§ **What to produce**: Going down the data below, set down exactly the line with "pp. 227–236) |" and each line after it through the line with "Copyright for this"; no other lines.

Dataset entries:

+ + +

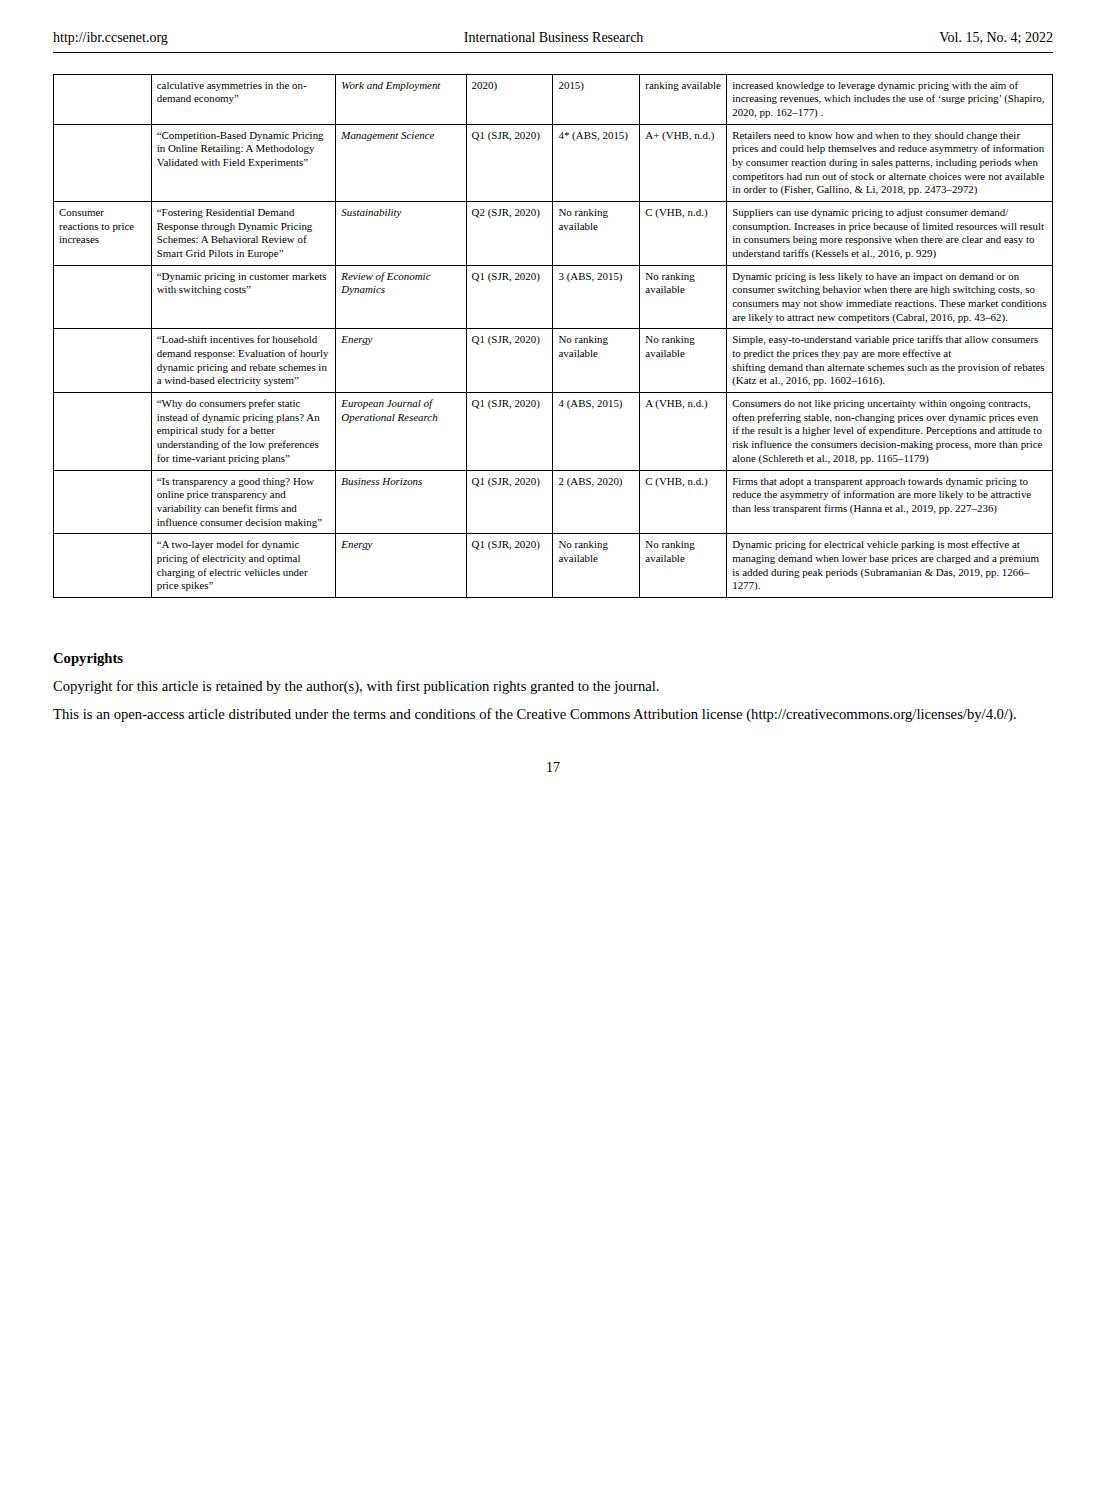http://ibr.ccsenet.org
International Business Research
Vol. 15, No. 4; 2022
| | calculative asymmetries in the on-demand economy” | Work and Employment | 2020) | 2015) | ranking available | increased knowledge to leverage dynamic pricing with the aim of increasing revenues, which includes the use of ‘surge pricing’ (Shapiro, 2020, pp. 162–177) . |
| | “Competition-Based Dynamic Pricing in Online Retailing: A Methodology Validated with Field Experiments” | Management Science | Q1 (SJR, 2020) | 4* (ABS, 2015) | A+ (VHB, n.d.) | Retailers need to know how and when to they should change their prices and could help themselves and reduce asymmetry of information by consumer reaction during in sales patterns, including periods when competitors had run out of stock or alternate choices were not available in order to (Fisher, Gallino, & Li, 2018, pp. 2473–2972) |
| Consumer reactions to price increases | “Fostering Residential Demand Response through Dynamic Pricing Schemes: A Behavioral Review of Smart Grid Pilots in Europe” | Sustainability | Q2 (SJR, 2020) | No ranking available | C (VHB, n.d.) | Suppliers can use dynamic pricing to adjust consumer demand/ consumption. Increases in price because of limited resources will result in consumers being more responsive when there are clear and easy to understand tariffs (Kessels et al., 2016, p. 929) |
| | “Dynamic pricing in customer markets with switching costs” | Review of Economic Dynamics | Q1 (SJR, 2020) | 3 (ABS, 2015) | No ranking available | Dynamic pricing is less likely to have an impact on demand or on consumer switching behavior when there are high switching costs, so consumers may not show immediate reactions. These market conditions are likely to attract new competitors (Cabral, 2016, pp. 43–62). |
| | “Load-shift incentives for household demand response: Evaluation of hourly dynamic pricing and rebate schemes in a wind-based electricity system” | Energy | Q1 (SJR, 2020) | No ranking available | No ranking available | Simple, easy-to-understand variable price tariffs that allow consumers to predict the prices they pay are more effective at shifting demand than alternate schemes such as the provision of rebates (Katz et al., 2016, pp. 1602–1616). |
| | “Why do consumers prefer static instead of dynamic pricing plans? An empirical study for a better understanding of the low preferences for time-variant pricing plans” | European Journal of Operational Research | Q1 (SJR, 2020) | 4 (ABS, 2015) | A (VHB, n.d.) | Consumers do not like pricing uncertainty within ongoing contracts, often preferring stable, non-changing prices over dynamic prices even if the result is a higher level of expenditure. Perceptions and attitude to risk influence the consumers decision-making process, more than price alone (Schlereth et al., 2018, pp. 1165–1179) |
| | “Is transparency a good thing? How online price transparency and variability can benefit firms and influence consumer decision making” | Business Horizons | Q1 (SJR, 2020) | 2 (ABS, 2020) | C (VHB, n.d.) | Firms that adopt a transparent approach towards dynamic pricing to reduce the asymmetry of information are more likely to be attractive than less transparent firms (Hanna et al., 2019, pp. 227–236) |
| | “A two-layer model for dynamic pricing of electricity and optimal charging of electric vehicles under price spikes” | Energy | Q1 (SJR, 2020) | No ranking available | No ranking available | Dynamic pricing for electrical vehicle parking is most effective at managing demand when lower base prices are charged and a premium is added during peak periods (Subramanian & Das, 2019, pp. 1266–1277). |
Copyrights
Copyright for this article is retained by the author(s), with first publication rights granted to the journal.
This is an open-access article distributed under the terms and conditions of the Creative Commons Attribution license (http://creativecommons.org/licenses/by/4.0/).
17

+ + +

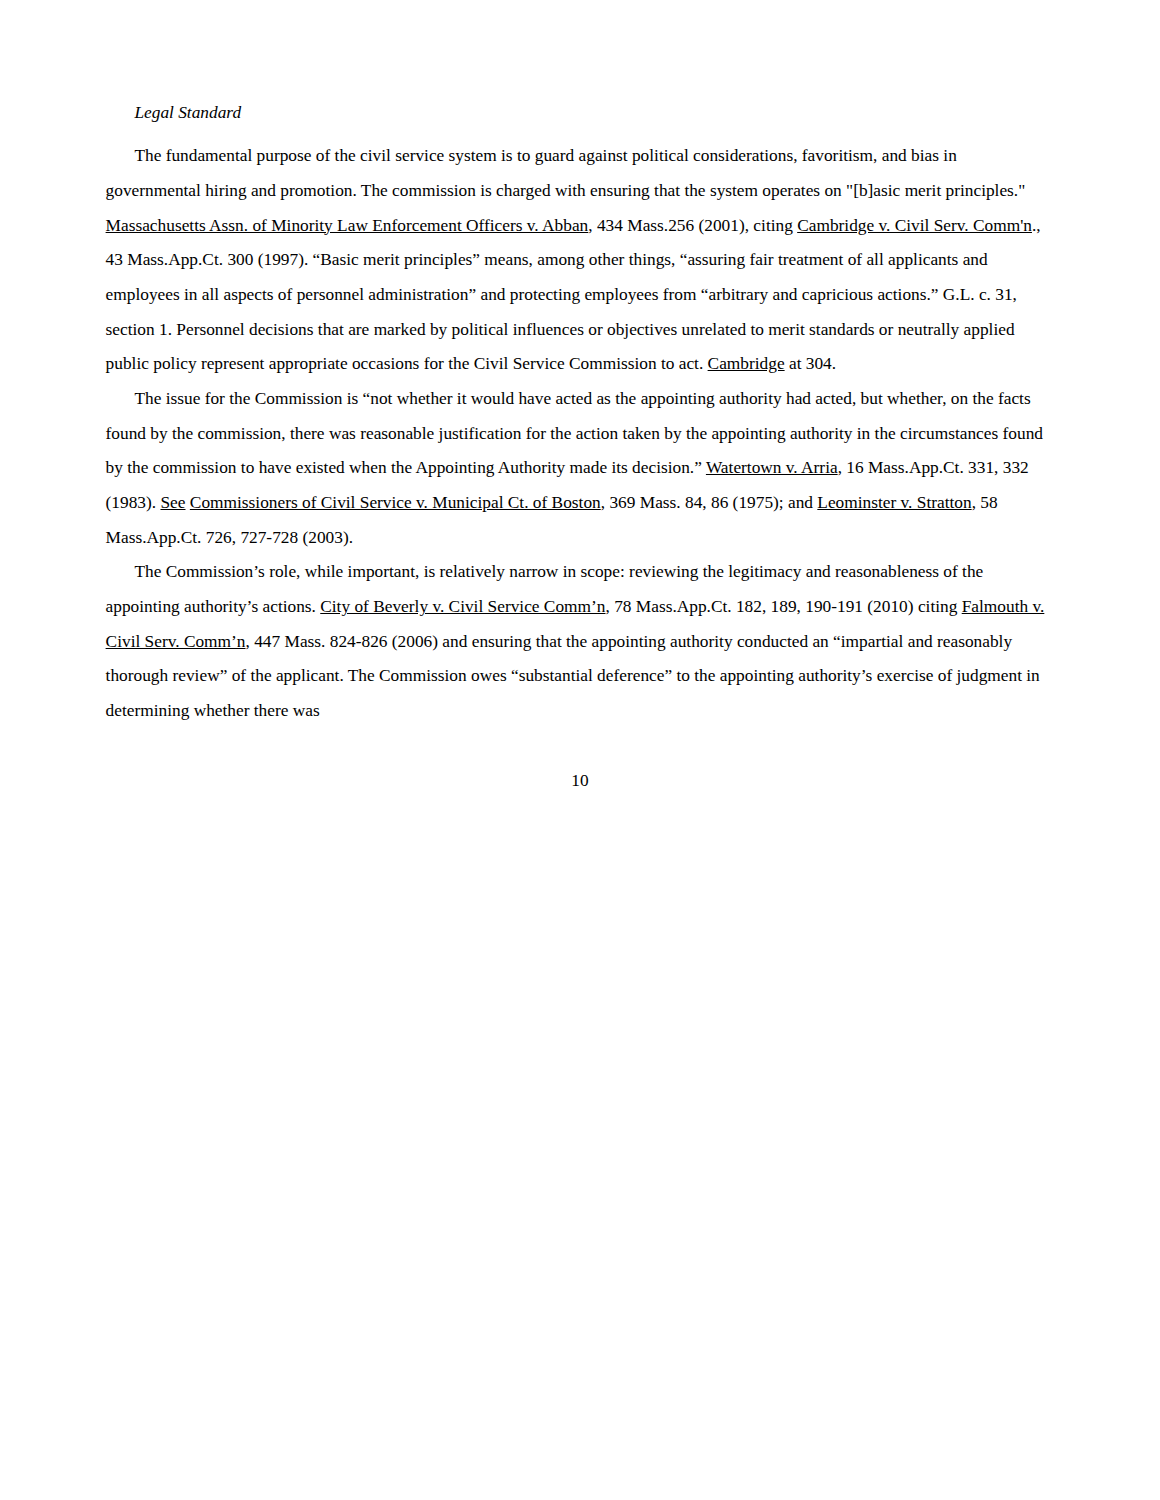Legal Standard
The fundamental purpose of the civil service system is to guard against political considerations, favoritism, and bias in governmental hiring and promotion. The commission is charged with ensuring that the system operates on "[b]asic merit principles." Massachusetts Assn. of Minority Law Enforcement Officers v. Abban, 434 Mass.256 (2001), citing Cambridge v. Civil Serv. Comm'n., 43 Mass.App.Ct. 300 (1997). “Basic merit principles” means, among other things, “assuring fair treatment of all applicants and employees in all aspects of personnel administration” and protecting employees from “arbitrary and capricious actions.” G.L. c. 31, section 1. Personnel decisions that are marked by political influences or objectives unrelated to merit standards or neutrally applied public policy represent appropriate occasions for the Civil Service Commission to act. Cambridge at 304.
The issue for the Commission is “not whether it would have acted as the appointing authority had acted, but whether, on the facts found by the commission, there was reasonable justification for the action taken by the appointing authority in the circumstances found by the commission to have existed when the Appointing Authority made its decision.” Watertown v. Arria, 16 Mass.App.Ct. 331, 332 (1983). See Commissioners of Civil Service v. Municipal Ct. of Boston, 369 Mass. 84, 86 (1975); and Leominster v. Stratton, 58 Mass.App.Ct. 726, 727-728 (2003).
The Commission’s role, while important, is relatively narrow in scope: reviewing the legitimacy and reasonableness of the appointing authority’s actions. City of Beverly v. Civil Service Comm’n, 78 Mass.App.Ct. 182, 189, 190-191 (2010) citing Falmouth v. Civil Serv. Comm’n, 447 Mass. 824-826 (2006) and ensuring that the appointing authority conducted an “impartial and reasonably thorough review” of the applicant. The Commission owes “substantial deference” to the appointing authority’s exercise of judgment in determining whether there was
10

+ + +

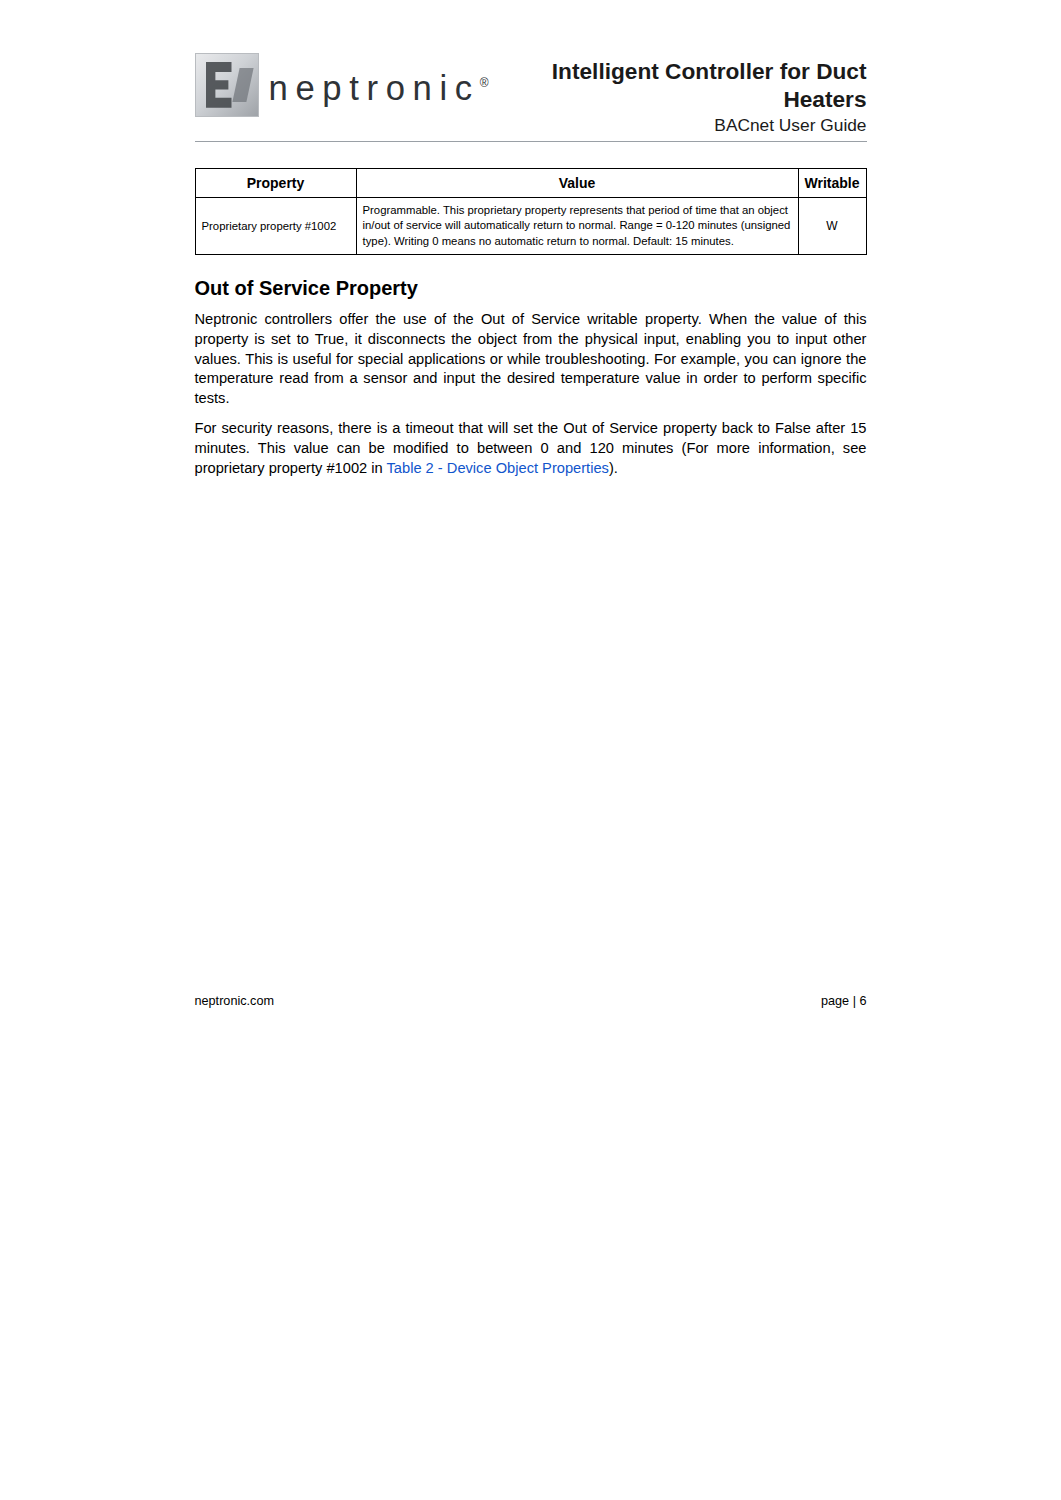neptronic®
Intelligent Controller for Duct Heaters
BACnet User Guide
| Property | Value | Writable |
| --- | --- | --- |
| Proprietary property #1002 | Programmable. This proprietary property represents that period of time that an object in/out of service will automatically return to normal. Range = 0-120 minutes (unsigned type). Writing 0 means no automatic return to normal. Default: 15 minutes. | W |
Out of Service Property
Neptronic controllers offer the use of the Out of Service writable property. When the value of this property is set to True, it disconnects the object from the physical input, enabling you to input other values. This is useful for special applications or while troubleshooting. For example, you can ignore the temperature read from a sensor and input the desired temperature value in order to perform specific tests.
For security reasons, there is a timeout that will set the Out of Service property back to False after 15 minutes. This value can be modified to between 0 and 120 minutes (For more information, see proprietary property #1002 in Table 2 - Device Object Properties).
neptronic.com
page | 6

+ + +

§ **Response**:
| | “Is transparency a good thing? How online price transparency and variability can benefit firms and influence consumer decision making” | Business Horizons | Q1 (SJR, 2020) | 2 (ABS, 2020) | C (VHB, n.d.) | Firms that adopt a transparent approach towards dynamic pricing to reduce the asymmetry of information are more likely to be attractive than less transparent firms (Hanna et al., 2019, pp. 227–236) |
| | “A two-layer model for dynamic pricing of electricity and optimal charging of electric vehicles under price spikes” | Energy | Q1 (SJR, 2020) | No ranking available | No ranking available | Dynamic pricing for electrical vehicle parking is most effective at managing demand when lower base prices are charged and a premium is added during peak periods (Subramanian & Das, 2019, pp. 1266–1277). |
Copyrights
Copyright for this article is retained by the author(s), with first publication rights granted to the journal.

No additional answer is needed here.